Saturday, October 05, 2002
October 04, 2002 10:39 AM ET
By Reed Stevenson
SEATTLE (Reuters) The teen survived after a Seattle woman reading the discussion board intervened and alerted authorities.
As more people flock to the Internet in search of communities and companionship, it was inevitable that an online suicide attempt would occur, psychologists said.
After tracking down the identity of the suicidal teen, Jennifer Martini of Seattle, who works as a moderator of an online game, said she was able to call police in Highland, Indiana, where he lives, and alert them.
Pete Nelson, of the Highland Police Department, confirmed that a suicide incident involving a minor had happened, but declined to provide further details.
The incident began on Monday night with postings by "Vegas (Cats)," the teen's "handle," or screen name on a gaming discussion board for the fantasy world game Ultima that involves online role-playing gamers.
"I'm not scared anymore. Tears and sweat are joining my face which is completely soaked."
"I have said all my goodbyes...the only thing I am sorry for is the person that has to walk in and see me....cold....and dead. 16 pills down the drain........"

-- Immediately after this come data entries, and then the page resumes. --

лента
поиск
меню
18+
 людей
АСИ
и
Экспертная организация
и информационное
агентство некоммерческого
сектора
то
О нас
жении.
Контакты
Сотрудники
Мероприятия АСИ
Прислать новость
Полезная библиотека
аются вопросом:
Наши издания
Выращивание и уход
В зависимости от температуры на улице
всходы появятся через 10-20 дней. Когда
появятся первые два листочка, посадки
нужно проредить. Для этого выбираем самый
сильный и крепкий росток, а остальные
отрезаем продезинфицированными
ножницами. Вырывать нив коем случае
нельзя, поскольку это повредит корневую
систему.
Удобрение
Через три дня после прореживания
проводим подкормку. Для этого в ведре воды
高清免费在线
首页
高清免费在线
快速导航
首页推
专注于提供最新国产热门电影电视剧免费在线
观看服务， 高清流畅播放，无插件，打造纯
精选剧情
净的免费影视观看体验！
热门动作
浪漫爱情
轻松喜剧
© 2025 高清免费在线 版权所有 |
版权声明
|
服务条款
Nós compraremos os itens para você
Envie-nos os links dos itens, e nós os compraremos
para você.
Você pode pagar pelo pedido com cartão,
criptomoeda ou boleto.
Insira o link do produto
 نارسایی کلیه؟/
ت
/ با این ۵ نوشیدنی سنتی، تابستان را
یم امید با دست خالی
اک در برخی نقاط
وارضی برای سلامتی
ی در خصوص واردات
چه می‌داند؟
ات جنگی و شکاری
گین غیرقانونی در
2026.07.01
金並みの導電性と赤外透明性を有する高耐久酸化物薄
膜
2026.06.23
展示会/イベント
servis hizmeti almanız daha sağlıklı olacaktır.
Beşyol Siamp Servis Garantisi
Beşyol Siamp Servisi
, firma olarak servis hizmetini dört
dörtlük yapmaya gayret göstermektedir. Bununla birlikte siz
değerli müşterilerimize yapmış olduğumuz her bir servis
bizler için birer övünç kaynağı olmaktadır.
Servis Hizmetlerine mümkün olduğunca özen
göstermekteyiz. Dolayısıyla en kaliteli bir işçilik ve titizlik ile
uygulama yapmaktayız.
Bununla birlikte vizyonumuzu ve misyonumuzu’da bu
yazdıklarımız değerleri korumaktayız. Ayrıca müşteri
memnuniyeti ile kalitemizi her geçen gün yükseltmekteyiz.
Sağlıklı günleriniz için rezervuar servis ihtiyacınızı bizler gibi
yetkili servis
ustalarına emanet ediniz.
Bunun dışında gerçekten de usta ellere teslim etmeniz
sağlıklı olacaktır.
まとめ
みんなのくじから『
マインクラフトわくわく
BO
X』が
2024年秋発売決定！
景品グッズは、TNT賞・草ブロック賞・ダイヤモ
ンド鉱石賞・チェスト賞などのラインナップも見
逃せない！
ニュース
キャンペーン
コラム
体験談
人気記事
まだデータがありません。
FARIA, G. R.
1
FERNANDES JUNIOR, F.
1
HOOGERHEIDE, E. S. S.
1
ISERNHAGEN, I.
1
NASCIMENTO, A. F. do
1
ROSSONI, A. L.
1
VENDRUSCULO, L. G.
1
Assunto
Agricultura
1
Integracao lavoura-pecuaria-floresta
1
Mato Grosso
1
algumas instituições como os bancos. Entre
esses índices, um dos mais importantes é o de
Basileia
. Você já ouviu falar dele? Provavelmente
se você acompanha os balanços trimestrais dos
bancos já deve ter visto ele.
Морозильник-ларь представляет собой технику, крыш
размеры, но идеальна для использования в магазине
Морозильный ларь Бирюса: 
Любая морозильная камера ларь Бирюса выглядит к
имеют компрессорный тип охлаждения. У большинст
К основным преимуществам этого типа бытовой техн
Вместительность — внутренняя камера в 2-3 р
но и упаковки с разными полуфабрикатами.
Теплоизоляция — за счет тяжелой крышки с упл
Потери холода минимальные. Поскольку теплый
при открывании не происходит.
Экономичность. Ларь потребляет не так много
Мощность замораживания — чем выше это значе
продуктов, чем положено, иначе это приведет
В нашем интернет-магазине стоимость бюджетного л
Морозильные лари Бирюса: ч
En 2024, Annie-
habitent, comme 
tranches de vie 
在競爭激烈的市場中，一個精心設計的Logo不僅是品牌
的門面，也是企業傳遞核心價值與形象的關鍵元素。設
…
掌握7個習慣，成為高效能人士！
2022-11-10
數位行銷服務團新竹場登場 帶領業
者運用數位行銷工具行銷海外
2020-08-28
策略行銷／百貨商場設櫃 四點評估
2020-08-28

".........miss ya guys," he wrote.
The posting sparked a flurry of replies, similar to a crowd gathering underneath a suicidal jumper, with responses ranging from sympathy to encouragement to the Internet cries of "Jump."
"There really is no point man, no point at all," wrote one online participant., "Whatever problems you have, like all others, are only temporary."
Another wrote: "Kill yourself in the forest so you decompose. Really the way to go."
Others were more cynical.
"Obviously you want someone to talk you out of it because you are posting about this here," someone else wrote. "Don't be so selfish as to kill yourself and ruin the lives of those around you."
Another posting consisted merely of a smiley face graphic waving goodbye.
PLEA FOR HELP
"I didn't know what to do," Martini said, "I was aware that it might be a potential hoax but I decided to try and risk making a fool out of myself because someone could have died."
Other online participants also suspected a hoax, as they made their own investigations into the real identities of those involved.
But Martini said she was later contacted by a Highland police officer who found the teen still alive and able to talk. He was taken to the hospital and treated for a drug overdose.
After returning home, the young man immediately reconnected with his online community to track down his rescuer, according to Web postings.
"We've recognized that teens have a degree of intimacy of communicating over the Internet that is astounding," said Eric Trupin, a juvenile and adolescent psychology professor at the University of Washington.
"It doesn't totally surprise me that this youth was having this kind of interaction," he said.
Trupin agreed that the public Web posting was very similar to a plea for help, very much like a suicidal person standing on a bridge or high-rise building.
The online incident, and the reaction it got from the community, was reminiscent of a suicide attempt in Seattle in August of last year.
A young woman leapt off a 160-foot-high (49-meter-high) bridge after passing motorists, tangled up in the traffic snarls she created, yelled things like, "Jump, bitch, jump!"
The woman lived, but ignited remorse in a city that once prided itself on being free from big-city woes.
"People view the Internet as faceless, and it is really easy to dismiss people and dehumanize them, but there is a caring community there," Martini said.